I think this contributed to my next giant mistake: I did not archive the Lab Report along with the Exam Report. For whatever reason, my blurry vision and foggy mind did not read the instructions correctly and thought they got submitted via the same web portal, but as separate archives. Once I submitted the Exam Report, it was all over and I could not amend it. I went back and re-read the materials and realized my mistake. That lab report was a lot of work, and I didn't get any credit for it. It was still worth it for the reasons I listed above, but what a disappointment.

The End of the Beginning

After it was all over, after I realized I would not get credit for my Lab Report, and based on what I guessed I would score on the machines I did submit, I felt like I was not going to pass unless I got every point for what I did submit. Lo and behold, I got an email 2 days later (Offensive Security says it can be up to 10 days to get results) with the extremely relieving news that I had passed!

Final Thoughts

As you might have guessed by the title of this blog post, "OSCP - Round 1". I planned to write something and made a draft assuming I had failed.

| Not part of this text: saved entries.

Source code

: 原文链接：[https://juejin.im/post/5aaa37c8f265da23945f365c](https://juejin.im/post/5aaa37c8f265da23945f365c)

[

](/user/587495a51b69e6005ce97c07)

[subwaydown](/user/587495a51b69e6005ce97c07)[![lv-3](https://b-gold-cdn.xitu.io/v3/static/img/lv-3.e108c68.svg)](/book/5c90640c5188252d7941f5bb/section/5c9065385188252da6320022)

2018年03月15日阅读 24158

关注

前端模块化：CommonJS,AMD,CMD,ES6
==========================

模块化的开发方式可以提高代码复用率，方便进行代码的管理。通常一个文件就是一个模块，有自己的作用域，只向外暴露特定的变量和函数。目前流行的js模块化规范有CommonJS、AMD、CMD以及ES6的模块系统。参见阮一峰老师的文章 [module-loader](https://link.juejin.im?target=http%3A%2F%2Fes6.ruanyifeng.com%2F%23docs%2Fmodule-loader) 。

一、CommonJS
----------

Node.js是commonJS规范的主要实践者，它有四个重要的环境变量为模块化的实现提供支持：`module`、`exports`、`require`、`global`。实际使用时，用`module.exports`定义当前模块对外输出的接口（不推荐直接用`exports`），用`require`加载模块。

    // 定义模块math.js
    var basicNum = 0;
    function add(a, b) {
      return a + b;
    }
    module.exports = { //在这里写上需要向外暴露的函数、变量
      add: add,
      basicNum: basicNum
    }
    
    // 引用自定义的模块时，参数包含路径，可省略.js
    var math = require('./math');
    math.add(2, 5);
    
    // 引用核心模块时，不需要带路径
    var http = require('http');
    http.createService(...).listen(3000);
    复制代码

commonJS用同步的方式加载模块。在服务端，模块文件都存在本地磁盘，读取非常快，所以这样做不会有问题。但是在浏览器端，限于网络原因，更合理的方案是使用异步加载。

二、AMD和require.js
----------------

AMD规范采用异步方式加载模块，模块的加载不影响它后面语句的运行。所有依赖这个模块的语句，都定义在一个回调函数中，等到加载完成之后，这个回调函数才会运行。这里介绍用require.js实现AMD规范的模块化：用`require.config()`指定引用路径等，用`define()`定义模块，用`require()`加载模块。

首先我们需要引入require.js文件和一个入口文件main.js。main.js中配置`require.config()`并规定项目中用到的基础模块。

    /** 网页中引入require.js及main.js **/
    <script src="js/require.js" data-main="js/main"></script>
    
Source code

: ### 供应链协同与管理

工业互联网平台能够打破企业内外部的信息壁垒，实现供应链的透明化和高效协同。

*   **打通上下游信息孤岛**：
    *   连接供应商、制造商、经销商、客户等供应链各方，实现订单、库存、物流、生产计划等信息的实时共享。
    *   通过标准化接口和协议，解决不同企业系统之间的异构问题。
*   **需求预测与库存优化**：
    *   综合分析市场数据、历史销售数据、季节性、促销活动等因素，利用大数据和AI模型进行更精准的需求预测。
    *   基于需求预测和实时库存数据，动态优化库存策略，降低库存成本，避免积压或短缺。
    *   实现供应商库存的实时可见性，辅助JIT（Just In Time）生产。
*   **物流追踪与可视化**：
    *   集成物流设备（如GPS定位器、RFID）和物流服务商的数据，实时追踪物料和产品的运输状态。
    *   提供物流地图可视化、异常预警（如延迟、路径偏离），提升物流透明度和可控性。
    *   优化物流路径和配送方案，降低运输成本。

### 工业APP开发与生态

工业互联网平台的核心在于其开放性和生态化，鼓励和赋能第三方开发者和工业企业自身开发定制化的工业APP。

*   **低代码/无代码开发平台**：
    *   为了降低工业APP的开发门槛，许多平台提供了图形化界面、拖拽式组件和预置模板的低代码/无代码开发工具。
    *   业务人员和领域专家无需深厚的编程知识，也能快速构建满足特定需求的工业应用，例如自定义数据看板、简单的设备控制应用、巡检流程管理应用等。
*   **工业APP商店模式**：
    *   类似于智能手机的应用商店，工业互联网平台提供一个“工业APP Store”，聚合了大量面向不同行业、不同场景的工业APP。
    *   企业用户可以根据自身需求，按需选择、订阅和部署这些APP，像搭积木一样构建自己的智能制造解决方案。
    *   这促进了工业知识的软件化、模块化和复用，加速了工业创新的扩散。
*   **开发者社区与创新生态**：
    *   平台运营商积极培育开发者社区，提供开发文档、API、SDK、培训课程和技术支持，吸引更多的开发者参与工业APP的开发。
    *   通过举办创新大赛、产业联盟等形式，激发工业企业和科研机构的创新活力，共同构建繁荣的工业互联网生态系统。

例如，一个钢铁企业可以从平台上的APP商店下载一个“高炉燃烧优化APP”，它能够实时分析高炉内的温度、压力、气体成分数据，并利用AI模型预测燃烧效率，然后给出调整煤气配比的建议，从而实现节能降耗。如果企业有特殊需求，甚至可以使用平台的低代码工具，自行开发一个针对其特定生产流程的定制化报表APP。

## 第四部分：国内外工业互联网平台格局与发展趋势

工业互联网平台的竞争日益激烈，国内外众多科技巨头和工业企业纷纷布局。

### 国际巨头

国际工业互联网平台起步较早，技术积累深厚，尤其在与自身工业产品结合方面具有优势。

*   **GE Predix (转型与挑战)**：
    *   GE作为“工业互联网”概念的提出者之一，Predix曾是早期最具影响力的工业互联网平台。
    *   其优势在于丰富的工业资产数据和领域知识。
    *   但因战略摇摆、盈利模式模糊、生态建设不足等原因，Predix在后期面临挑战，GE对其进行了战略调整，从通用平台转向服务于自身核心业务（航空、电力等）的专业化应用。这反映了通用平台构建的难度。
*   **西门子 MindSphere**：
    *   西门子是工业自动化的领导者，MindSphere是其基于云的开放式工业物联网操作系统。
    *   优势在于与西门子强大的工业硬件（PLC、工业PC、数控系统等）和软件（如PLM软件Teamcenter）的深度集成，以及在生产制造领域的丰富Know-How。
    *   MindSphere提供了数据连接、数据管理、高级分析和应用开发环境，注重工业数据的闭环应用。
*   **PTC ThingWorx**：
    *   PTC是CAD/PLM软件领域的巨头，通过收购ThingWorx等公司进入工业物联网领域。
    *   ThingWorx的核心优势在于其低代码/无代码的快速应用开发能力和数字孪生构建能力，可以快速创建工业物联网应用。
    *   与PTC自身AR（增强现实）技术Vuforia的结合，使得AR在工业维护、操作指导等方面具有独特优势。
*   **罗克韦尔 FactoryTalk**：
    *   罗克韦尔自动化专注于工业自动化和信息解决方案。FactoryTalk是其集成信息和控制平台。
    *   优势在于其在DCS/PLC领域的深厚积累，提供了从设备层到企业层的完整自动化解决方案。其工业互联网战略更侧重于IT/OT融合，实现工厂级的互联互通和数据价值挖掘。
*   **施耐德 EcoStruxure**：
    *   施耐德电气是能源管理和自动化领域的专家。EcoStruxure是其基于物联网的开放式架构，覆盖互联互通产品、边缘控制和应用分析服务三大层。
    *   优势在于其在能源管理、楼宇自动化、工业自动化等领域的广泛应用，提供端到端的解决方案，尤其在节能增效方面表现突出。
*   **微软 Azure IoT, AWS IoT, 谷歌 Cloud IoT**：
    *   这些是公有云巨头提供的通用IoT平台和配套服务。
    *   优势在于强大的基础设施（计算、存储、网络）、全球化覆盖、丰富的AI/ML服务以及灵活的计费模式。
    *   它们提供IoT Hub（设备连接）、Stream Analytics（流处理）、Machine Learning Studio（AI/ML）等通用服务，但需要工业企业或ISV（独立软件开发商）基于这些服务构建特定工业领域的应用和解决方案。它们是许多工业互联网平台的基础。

Thankfully in the mean time I've gotten the good news and won't be taking the exam again. I've gotten some questions from friends and colleagues since then:

At the moment I am not "doing" anything with it. I am still employed as a software engineer at Twitter, and penetration testing is not part of my responsibilities. I think it's helpful to know more about different areas of expertise, and it's definitely worth it to pursue interests and education for yourself if it sparks something in you. That's what I did with this course, and it couldn't hurt if in the future I want to go further.

Nothing is next yet. I need a break after 6 months of pretty single minded focus on this, often through the night when it wouldn't interfere with work or family. There are other security topics I am very interested in, and other certifications I might pursue, but for the time being I am taking a well earned break from studying and pursuit.